Claude Monet
Claude Monet is a French painter known for his significant contribution to the Impressionist art movement. Born in Paris on November 14, 1840, he spent his childhood in the city of Havre (Normandy) where his family moved when he was five years old. Monet developed his passion over time, starting with caricature and then, encouraged by his father, painting, which he studied in Paris in 1859 at the Swiss Academy. Monet’s military service in Algeria in 1861 cut short his studies but he nonetheless continued to experiment with different artistic forms. Forced to return to Paris in 1862 following an illness he contracted (pleurisy), Monet met the Swiss painter Charles Gleyre and also worked with Alfred Sisley, Auguste Renoir and Frédéric Basille who all become his close friends.
During the second half of the 1860s, Monet painted in a style reminiscent of Edouard Manet.
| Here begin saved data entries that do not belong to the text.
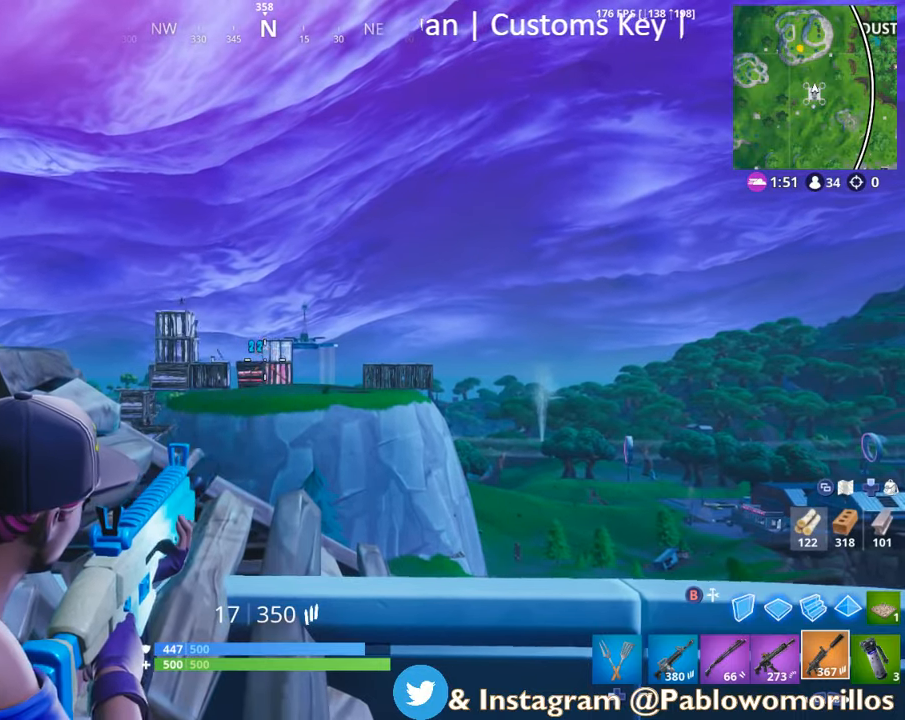
{"dt_ms": 500, "buttons": ["L2", "R2"], "left_stick": "center", "right_stick": "center", "events": [[50, "right_stick", "up-left"], [166, "R2", "up"], [200, "right_stick", "center"], [350, "right_stick", "up"], [433, "right_stick", "center"], [466, "R2", "down"]]}
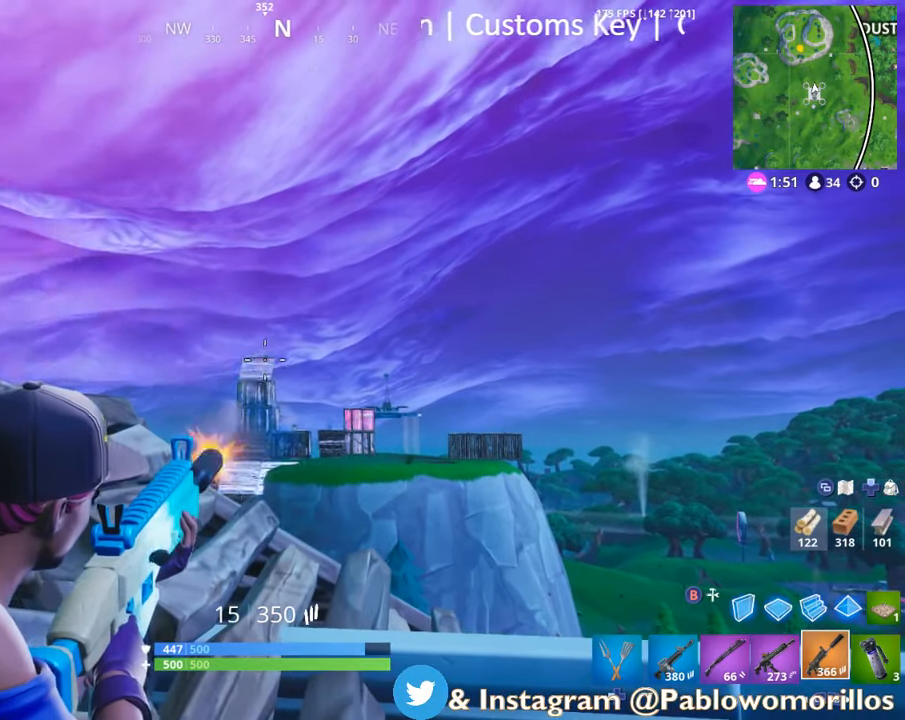
{"dt_ms": 500, "buttons": ["L2", "R2"], "left_stick": "center", "right_stick": "center", "events": [[333, "right_stick", "up"], [433, "right_stick", "center"]]}
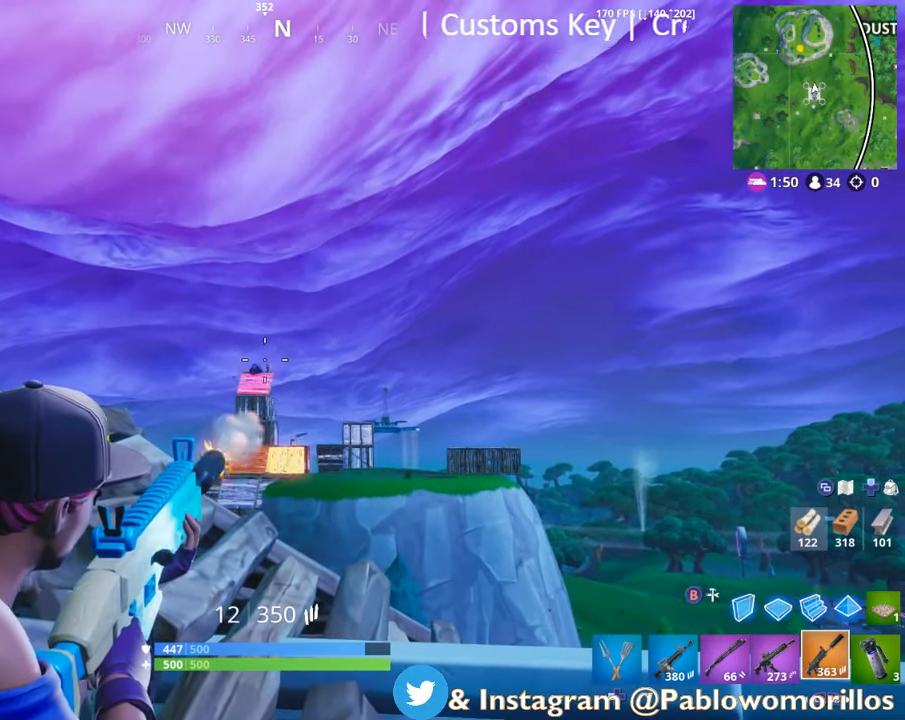
{"dt_ms": 500, "buttons": ["L2", "R2"], "left_stick": "center", "right_stick": "center", "events": [[100, "right_stick", "down-right"], [166, "right_stick", "center"], [200, "R2", "up"], [333, "L2", "up"], [366, "L2", "down"], [400, "right_stick", "down-left"], [466, "right_stick", "center"], [500, "R2", "down"]]}
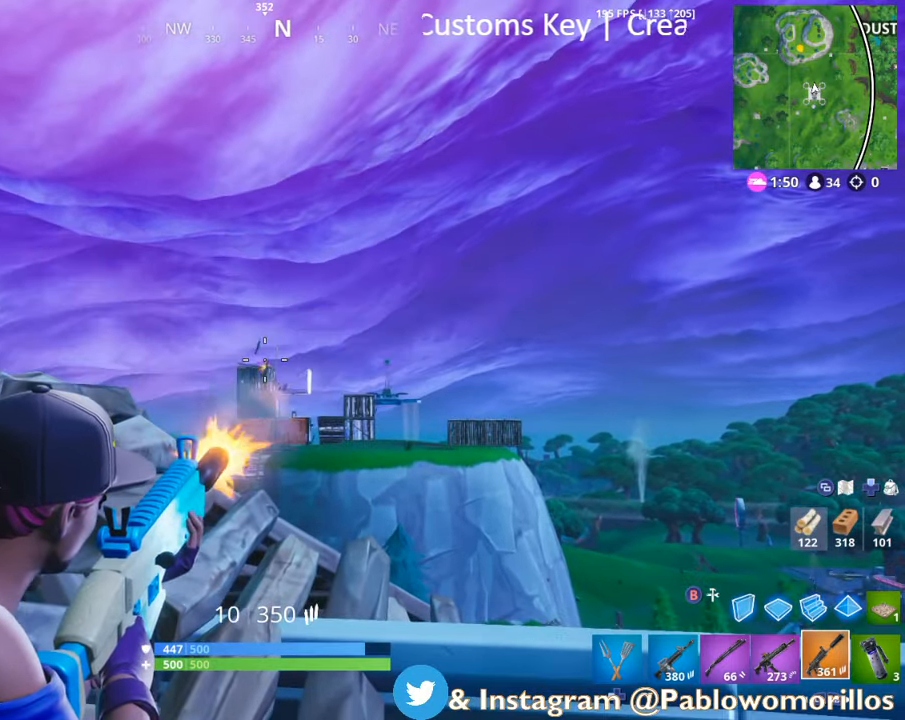
{"dt_ms": 1000, "buttons": [], "left_stick": "down", "right_stick": "left"}
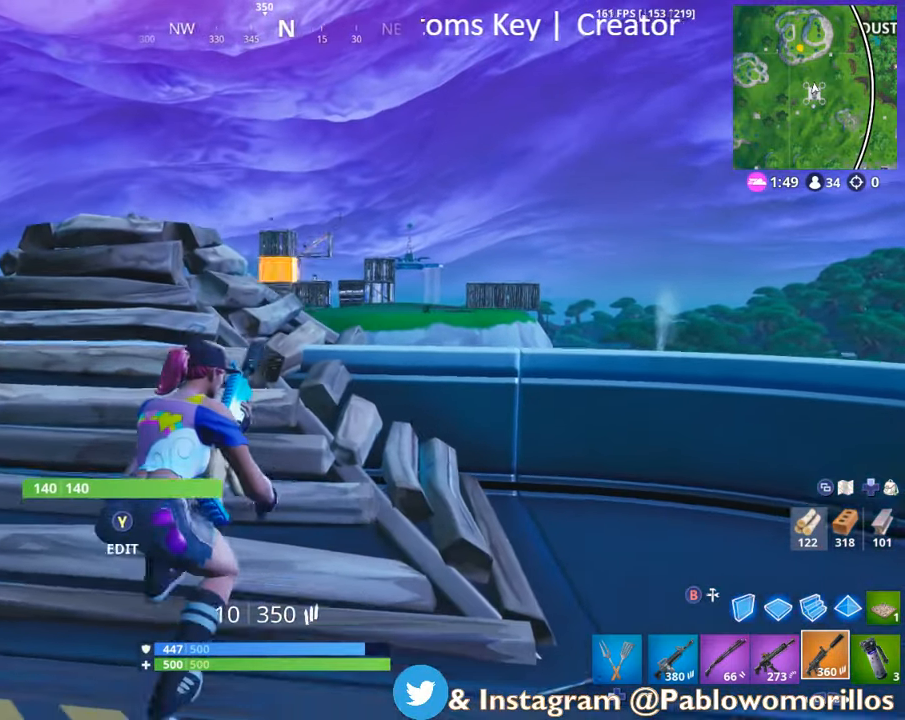
{"dt_ms": 500, "buttons": [], "left_stick": "up", "right_stick": "center", "events": [[66, "right_stick", "center"], [100, "left_stick", "center"], [200, "left_stick", "down"], [300, "left_stick", "center"], [400, "left_stick", "up"]]}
As he developed his own style, Monet faced some financial difficulties; despite the success of The Woman in a Green Dress (La Femme en robe verte) that immortalizes Camille Doncieux, whom he married in 1870, no art gallery would expose his work. Monet thus went to London at the same time the Franco-Prussian War broke out and there he met the art dealer Paul Durand-Ruel who would buy his works and help in making Monet’s impressionist paintings known.
A small part of the future impressionist group -- Monet, Manet and Renoir -- met up in 1872 in Argenteuil where the movement’s very first work, Impression, Rising Sun (Impression, soleil levant), was produced and which later gave its name to the movement. This painting was exhibited to the public during the first impressionist exhibition in 1874. This year would indeed mark the height of the impressionist movement and would define Monet as one of its creators. Despite criticism, the impressionists would produce six exhibitions until 1882. And Durant-Ruel’s continual purchases would allow Monet to live a decent life without having to participate in official art fairs.
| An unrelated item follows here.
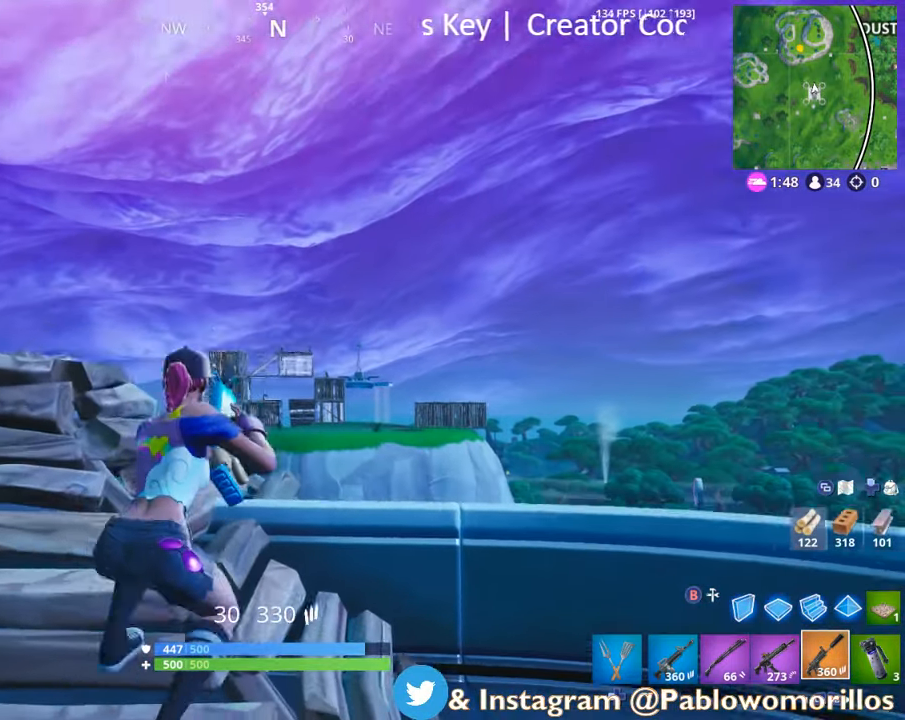
{"dt_ms": 500, "buttons": ["L2"], "left_stick": "center", "right_stick": "center", "events": [[66, "L2", "down"], [100, "left_stick", "up-left"], [100, "right_stick", "center"], [300, "right_stick", "up"], [416, "left_stick", "center"], [416, "right_stick", "center"]]}
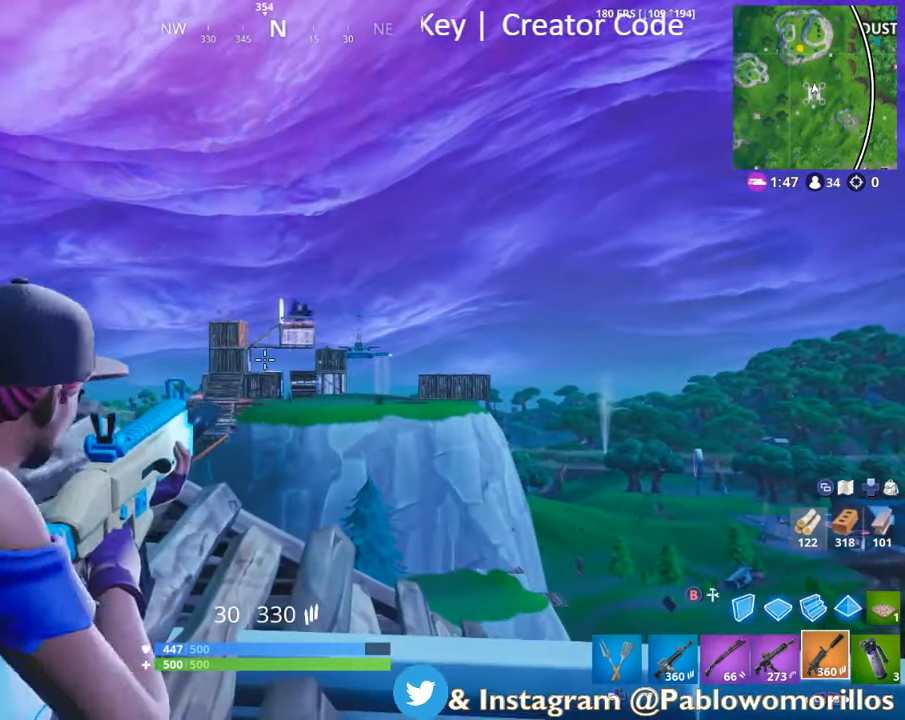
{"dt_ms": 500, "buttons": [], "left_stick": "up", "right_stick": "down", "events": [[100, "L2", "up"], [100, "left_stick", "left"], [333, "right_stick", "down"], [433, "left_stick", "up"]]}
Monet finally moved to Giverny with his partner Alice Hoschedé in 1883 along with her six children from a marriage to Ernest Hoschedé and with two children from Monet’s marriage (the youngest never knew his mother who died in labor in 1879). Giverny was a veritable haven for Monet. Despite numerous trips around France to gather inspiration, he bought the Giverny house and grounds in 1890; there the gardens would inspire him to create paintings that are today extremely famous such as the White Water Lily series (les Nymphéas). Monet died in his home at Giverny on December 5, 1926, surrounded by his family. Following his death, the Money Foundation was created to maintain the grounds and open it to the public.